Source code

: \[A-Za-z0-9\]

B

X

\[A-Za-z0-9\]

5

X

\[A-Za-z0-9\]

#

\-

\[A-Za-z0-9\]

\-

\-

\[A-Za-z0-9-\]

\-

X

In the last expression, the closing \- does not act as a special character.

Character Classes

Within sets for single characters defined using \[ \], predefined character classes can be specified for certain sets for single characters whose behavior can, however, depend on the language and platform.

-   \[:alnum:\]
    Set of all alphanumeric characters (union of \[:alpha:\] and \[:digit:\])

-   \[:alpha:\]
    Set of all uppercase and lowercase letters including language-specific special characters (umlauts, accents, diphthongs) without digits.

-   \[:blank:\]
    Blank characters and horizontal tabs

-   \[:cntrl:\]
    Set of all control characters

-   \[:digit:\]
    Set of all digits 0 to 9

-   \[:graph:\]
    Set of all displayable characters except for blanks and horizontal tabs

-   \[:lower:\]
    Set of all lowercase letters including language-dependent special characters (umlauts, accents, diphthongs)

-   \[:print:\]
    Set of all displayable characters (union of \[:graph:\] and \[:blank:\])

Work to complete:
In the records above, find every line with the word "characters" and copy it.

Output of the exercise:
Within sets for single characters defined using \[ \], predefined character classes can be specified for certain sets for single characters whose behavior can, however, depend on the language and platform.
    Set of all alphanumeric characters (union of \[:alpha:\] and \[:digit:\])
    Set of all uppercase and lowercase letters including language-specific special characters (umlauts, accents, diphthongs) without digits.
    Blank characters and horizontal tabs
    Set of all control characters
    Set of all displayable characters except for blanks and horizontal tabs
    Set of all lowercase letters including language-dependent special characters (umlauts, accents, diphthongs)
    Set of all displayable characters (union of \[:graph:\] and \[:blank:\])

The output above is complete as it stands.